* PROBLEMS TO WORK ON:
1. In the passage on German scholarship and Asian sages, rewrite the stretch from "3) The Four" through "the German-speaking world.", changing "sponsors" to "patrons".
2. Summarize the passage on German scholarship and Asian sages in two sentences.
3. According to the passage on German scholarship and Asian sages, which four groups make up the Four Classes?

Projecting their own culture onto others, German scholars refused to call – as a general rule – the great thinkers of Asia such as Confucius and Laozi by their real names, shengren, or appropriate synonyms like “sages” or “Weise”, but instead assumed their European traditions and called the shengren the “Philosophen“ or “Heilige” instead.
That habit has continued for over three hundred years now irrespectively of what was and still is really written in the Confucian Classics: 圣人sheng(ren). In addition, German-language scholarship is unimpressed by international scholarship and the more appropriate English translation “sage“. As will be demonstrated in the course of this text on so many levels then: No Country for Sages refers exclusively to Germany.
3) The Four Classes in German Orientalism: The Four Classes – philosophers, orientalists, practitioners, and sponsors – controlled, protocolled and regulated the influx of Oriental ideas and concepts into Germany. Collectively, partly consciously and partly unconsciously, they tried to intellectually and psychologically describe, define, and dominate a myriad of Eastern thoughts, and, at the same time, by fabricating European-centered universals, guard against the otherwise unavoidable Easternization of the German-speaking world.

* PROVIDED INFORMATION:
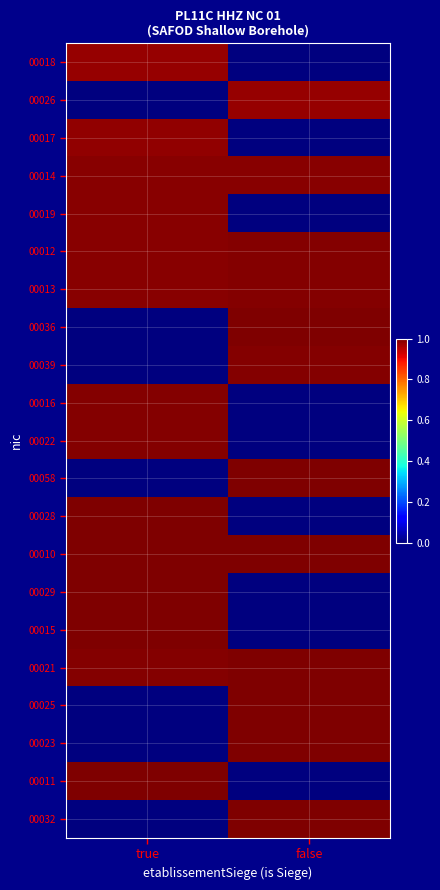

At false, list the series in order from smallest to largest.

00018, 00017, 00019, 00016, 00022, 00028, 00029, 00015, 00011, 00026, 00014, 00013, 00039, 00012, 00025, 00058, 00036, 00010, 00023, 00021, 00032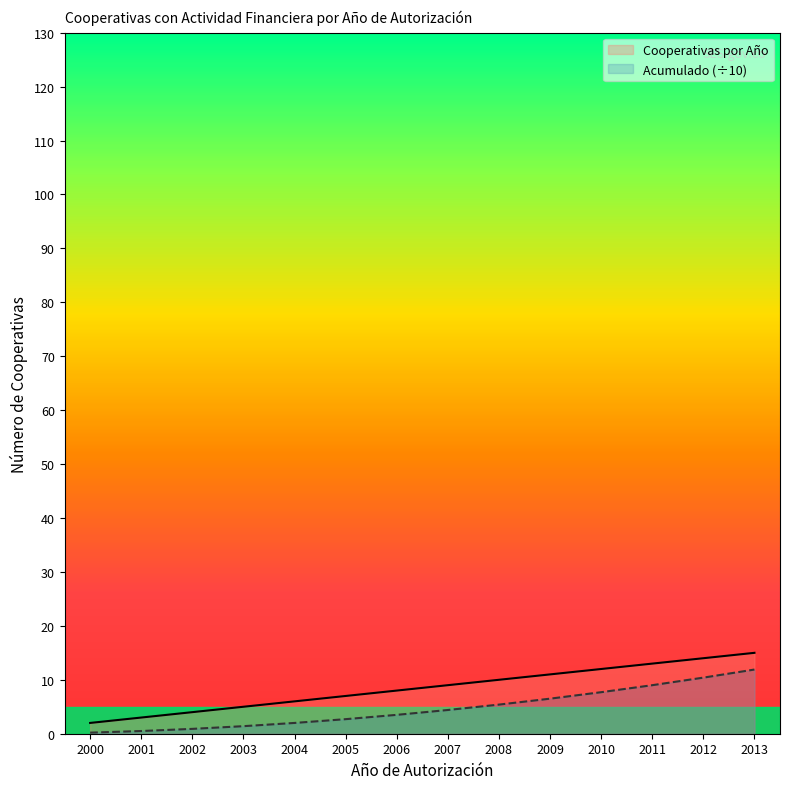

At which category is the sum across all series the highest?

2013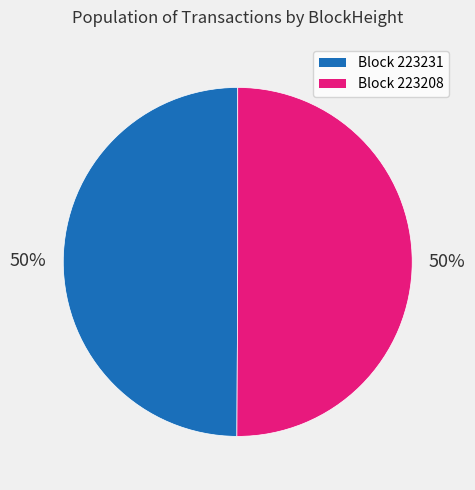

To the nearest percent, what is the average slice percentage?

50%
--
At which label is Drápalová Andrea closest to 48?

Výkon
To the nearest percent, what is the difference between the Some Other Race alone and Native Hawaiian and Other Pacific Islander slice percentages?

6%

* WRITTEN ANSWERS:
1.
3) The Four Classes in German Orientalism: The Four Classes – philosophers, orientalists, practitioners, and patrons – controlled, protocolled and regulated the influx of Oriental ideas and concepts into Germany. Collectively, partly consciously and partly unconsciously, they tried to intellectually and psychologically describe, define, and dominate a myriad of Eastern thoughts, and, at the same time, by fabricating European-centered universals, guard against the otherwise unavoidable Easternization of the German-speaking world.

2. For over three hundred years, German scholars have called Asian thinkers such as Confucius and Laozi "Philosophen" or "Heilige" rather than shengren or "sages," regardless of the Confucian Classics and the English translation "sage." The Four Classes of German Orientalism (philosophers, orientalists, practitioners, and sponsors) controlled the influx of Eastern ideas into Germany and tried to guard against the Easternization of the German-speaking world.

3. Philosophers, orientalists, practitioners, and sponsors.